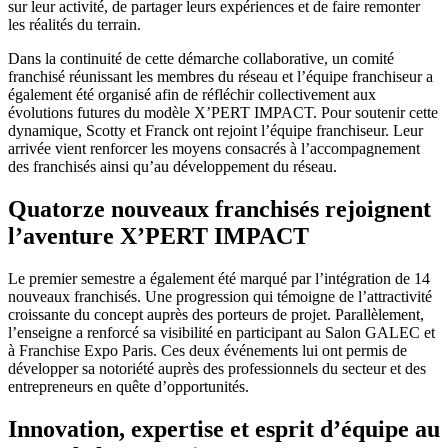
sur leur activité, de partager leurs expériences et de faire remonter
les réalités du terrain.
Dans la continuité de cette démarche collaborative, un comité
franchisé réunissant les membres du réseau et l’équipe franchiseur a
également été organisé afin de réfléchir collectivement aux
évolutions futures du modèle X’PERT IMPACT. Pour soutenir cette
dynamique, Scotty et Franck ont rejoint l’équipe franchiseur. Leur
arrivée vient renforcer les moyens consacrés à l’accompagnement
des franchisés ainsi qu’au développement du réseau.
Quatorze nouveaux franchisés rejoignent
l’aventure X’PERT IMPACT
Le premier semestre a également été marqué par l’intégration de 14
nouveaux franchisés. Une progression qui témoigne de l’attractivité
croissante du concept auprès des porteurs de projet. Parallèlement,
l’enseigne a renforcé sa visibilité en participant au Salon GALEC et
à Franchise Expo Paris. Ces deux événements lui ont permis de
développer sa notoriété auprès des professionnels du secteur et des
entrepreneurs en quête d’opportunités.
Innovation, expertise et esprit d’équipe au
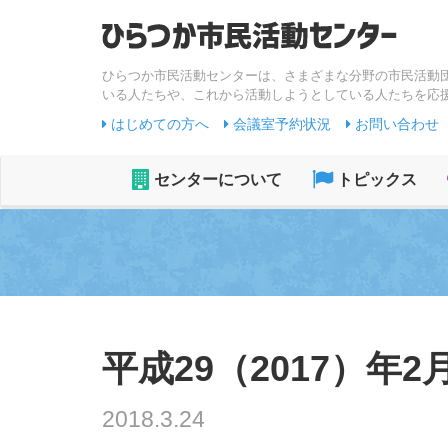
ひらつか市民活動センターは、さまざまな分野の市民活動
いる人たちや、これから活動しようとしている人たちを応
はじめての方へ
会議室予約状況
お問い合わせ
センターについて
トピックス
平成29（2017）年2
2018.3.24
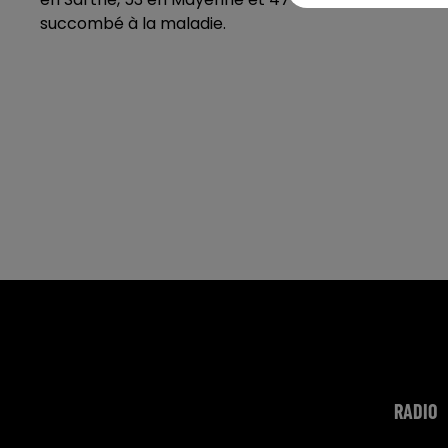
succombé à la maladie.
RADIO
____________________
▶ **TASK BRIEF**:
Only the pictures are to be dropped; all other material above must be repeated exactly.

▶ **OUTPUT FOR THIS TASK**:
sur leur activité, de partager leurs expériences et de faire remonter
les réalités du terrain.
Dans la continuité de cette démarche collaborative, un comité
franchisé réunissant les membres du réseau et l’équipe franchiseur a
également été organisé afin de réfléchir collectivement aux
évolutions futures du modèle X’PERT IMPACT. Pour soutenir cette
dynamique, Scotty et Franck ont rejoint l’équipe franchiseur. Leur
arrivée vient renforcer les moyens consacrés à l’accompagnement
des franchisés ainsi qu’au développement du réseau.
Quatorze nouveaux franchisés rejoignent
l’aventure X’PERT IMPACT
Le premier semestre a également été marqué par l’intégration de 14
nouveaux franchisés. Une progression qui témoigne de l’attractivité
croissante du concept auprès des porteurs de projet. Parallèlement,
l’enseigne a renforcé sa visibilité en participant au Salon GALEC et
à Franchise Expo Paris. Ces deux événements lui ont permis de
développer sa notoriété auprès des professionnels du secteur et des
entrepreneurs en quête d’opportunités.
Innovation, expertise et esprit d’équipe au
ひらつか市民活動センターは、さまざまな分野の市民活動
いる人たちや、これから活動しようとしている人たちを応
はじめての方へ
会議室予約状況
お問い合わせ
センターについて
トピックス
平成29（2017）年2
2018.3.24
succombé à la maladie.
RADIO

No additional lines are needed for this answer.